Goal of the exercise: Below are the records; copy each line in which "product" can be found.

Data entries
______

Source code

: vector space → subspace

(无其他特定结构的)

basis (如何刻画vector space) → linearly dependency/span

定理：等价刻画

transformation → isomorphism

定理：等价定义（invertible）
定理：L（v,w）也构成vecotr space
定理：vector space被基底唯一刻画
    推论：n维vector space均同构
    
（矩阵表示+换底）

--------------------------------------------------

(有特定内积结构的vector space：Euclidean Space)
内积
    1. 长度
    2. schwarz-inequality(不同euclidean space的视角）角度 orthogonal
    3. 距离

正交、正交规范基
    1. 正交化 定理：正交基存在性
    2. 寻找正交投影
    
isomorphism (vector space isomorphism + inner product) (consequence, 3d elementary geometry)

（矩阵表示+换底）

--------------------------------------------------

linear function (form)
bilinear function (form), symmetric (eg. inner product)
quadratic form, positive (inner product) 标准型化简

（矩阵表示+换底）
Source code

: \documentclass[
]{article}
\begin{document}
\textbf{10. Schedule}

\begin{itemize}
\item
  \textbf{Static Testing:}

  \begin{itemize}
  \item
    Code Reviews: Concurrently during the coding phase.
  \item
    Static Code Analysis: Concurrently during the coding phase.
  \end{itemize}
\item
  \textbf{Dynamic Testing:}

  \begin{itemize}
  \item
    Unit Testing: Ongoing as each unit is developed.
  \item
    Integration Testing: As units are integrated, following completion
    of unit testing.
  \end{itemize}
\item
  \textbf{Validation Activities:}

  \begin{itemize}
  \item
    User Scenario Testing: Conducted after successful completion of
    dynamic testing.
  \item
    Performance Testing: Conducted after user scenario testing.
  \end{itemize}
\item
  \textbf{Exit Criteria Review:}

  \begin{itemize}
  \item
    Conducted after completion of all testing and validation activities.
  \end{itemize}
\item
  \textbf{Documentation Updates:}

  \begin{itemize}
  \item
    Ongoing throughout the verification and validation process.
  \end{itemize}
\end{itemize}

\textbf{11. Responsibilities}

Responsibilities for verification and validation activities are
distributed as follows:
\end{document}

______

Reply to the exercise:
isomorphism (vector space isomorphism + inner product) (consequence, 3d elementary geometry)
bilinear function (form), symmetric (eg. inner product)
quadratic form, positive (inner product) 标准型化简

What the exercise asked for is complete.